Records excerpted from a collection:

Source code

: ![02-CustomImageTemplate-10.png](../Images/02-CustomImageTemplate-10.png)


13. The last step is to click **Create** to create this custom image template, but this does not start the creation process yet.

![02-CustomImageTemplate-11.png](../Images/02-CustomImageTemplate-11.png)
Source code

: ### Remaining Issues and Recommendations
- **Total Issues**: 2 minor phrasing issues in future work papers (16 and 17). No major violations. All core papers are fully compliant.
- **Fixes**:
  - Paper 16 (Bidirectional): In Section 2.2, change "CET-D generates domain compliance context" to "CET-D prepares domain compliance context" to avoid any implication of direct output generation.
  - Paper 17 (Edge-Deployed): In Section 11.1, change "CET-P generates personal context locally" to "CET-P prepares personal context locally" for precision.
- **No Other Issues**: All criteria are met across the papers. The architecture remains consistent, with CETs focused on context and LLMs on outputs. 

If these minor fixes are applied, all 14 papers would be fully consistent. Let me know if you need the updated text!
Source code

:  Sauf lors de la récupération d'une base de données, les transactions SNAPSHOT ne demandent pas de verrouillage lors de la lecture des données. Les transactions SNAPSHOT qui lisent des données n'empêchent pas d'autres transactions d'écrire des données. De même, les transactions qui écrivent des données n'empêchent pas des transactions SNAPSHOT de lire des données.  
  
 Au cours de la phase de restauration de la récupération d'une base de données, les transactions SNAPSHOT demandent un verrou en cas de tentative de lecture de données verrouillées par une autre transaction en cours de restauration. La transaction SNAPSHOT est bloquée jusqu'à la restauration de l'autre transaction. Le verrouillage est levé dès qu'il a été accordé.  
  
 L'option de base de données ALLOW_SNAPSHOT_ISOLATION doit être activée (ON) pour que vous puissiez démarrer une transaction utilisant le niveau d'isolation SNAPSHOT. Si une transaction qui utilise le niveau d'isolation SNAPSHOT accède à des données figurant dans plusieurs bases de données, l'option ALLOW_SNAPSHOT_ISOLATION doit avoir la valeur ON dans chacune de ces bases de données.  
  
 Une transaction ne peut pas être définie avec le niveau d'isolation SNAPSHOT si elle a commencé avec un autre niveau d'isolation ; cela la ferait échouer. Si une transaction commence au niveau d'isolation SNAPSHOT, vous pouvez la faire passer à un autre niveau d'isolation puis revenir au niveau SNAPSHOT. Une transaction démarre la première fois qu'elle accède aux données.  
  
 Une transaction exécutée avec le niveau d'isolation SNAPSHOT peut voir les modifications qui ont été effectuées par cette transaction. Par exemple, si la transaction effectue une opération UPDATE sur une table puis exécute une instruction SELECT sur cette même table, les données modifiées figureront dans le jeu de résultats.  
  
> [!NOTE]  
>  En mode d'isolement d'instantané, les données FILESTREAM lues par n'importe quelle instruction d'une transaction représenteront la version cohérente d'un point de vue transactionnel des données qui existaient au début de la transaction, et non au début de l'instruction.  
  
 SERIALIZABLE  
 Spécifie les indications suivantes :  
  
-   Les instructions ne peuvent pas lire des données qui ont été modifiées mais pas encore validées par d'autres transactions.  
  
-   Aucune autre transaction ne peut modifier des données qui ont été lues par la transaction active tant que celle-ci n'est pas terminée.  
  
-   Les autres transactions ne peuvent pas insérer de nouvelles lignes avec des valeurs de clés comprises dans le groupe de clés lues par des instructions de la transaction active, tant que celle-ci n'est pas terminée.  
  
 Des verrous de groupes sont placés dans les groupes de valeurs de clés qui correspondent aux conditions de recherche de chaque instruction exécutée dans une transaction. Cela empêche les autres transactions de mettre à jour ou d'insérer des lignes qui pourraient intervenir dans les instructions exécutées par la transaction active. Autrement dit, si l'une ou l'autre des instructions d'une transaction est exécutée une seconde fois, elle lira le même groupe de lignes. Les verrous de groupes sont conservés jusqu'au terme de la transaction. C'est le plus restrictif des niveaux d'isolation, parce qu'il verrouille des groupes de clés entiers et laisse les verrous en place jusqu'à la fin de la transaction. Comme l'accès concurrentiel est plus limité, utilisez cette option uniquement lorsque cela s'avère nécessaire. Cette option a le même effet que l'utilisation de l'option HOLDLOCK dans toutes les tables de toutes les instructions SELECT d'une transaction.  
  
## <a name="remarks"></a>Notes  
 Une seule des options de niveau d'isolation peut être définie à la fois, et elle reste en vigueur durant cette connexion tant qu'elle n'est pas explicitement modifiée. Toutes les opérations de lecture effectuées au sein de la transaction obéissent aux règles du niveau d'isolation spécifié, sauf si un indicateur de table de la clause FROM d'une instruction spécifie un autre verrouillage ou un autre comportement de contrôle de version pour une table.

■ **Work request**:
Keeping each word as it stands, transcribe every entry.

■ **Output of the exercise**:
Source code

: ![02-CustomImageTemplate-10.png](../Images/02-CustomImageTemplate-10.png)


13. The last step is to click **Create** to create this custom image template, but this does not start the creation process yet.

![02-CustomImageTemplate-11.png](../Images/02-CustomImageTemplate-11.png)
Source code

: ### Remaining Issues and Recommendations
- **Total Issues**: 2 minor phrasing issues in future work papers (16 and 17). No major violations. All core papers are fully compliant.
- **Fixes**:
  - Paper 16 (Bidirectional): In Section 2.2, change "CET-D generates domain compliance context" to "CET-D prepares domain compliance context" to avoid any implication of direct output generation.
  - Paper 17 (Edge-Deployed): In Section 11.1, change "CET-P generates personal context locally" to "CET-P prepares personal context locally" for precision.
- **No Other Issues**: All criteria are met across the papers. The architecture remains consistent, with CETs focused on context and LLMs on outputs. 

If these minor fixes are applied, all 14 papers would be fully consistent. Let me know if you need the updated text!
Source code

:  Sauf lors de la récupération d'une base de données, les transactions SNAPSHOT ne demandent pas de verrouillage lors de la lecture des données. Les transactions SNAPSHOT qui lisent des données n'empêchent pas d'autres transactions d'écrire des données. De même, les transactions qui écrivent des données n'empêchent pas des transactions SNAPSHOT de lire des données.  
  
 Au cours de la phase de restauration de la récupération d'une base de données, les transactions SNAPSHOT demandent un verrou en cas de tentative de lecture de données verrouillées par une autre transaction en cours de restauration. La transaction SNAPSHOT est bloquée jusqu'à la restauration de l'autre transaction. Le verrouillage est levé dès qu'il a été accordé.  
  
 L'option de base de données ALLOW_SNAPSHOT_ISOLATION doit être activée (ON) pour que vous puissiez démarrer une transaction utilisant le niveau d'isolation SNAPSHOT. Si une transaction qui utilise le niveau d'isolation SNAPSHOT accède à des données figurant dans plusieurs bases de données, l'option ALLOW_SNAPSHOT_ISOLATION doit avoir la valeur ON dans chacune de ces bases de données.  
  
 Une transaction ne peut pas être définie avec le niveau d'isolation SNAPSHOT si elle a commencé avec un autre niveau d'isolation ; cela la ferait échouer. Si une transaction commence au niveau d'isolation SNAPSHOT, vous pouvez la faire passer à un autre niveau d'isolation puis revenir au niveau SNAPSHOT. Une transaction démarre la première fois qu'elle accède aux données.  
  
 Une transaction exécutée avec le niveau d'isolation SNAPSHOT peut voir les modifications qui ont été effectuées par cette transaction. Par exemple, si la transaction effectue une opération UPDATE sur une table puis exécute une instruction SELECT sur cette même table, les données modifiées figureront dans le jeu de résultats.  
  
> [!NOTE]  
>  En mode d'isolement d'instantané, les données FILESTREAM lues par n'importe quelle instruction d'une transaction représenteront la version cohérente d'un point de vue transactionnel des données qui existaient au début de la transaction, et non au début de l'instruction.  
  
 SERIALIZABLE  
 Spécifie les indications suivantes :  
  
-   Les instructions ne peuvent pas lire des données qui ont été modifiées mais pas encore validées par d'autres transactions.  
  
-   Aucune autre transaction ne peut modifier des données qui ont été lues par la transaction active tant que celle-ci n'est pas terminée.  
  
-   Les autres transactions ne peuvent pas insérer de nouvelles lignes avec des valeurs de clés comprises dans le groupe de clés lues par des instructions de la transaction active, tant que celle-ci n'est pas terminée.  
  
 Des verrous de groupes sont placés dans les groupes de valeurs de clés qui correspondent aux conditions de recherche de chaque instruction exécutée dans une transaction. Cela empêche les autres transactions de mettre à jour ou d'insérer des lignes qui pourraient intervenir dans les instructions exécutées par la transaction active. Autrement dit, si l'une ou l'autre des instructions d'une transaction est exécutée une seconde fois, elle lira le même groupe de lignes. Les verrous de groupes sont conservés jusqu'au terme de la transaction. C'est le plus restrictif des niveaux d'isolation, parce qu'il verrouille des groupes de clés entiers et laisse les verrous en place jusqu'à la fin de la transaction. Comme l'accès concurrentiel est plus limité, utilisez cette option uniquement lorsque cela s'avère nécessaire. Cette option a le même effet que l'utilisation de l'option HOLDLOCK dans toutes les tables de toutes les instructions SELECT d'une transaction.  
  
## <a name="remarks"></a>Notes  
 Une seule des options de niveau d'isolation peut être définie à la fois, et elle reste en vigueur durant cette connexion tant qu'elle n'est pas explicitement modifiée. Toutes les opérations de lecture effectuées au sein de la transaction obéissent aux règles du niveau d'isolation spécifié, sauf si un indicateur de table de la clause FROM d'une instruction spécifie un autre verrouillage ou un autre comportement de contrôle de version pour une table.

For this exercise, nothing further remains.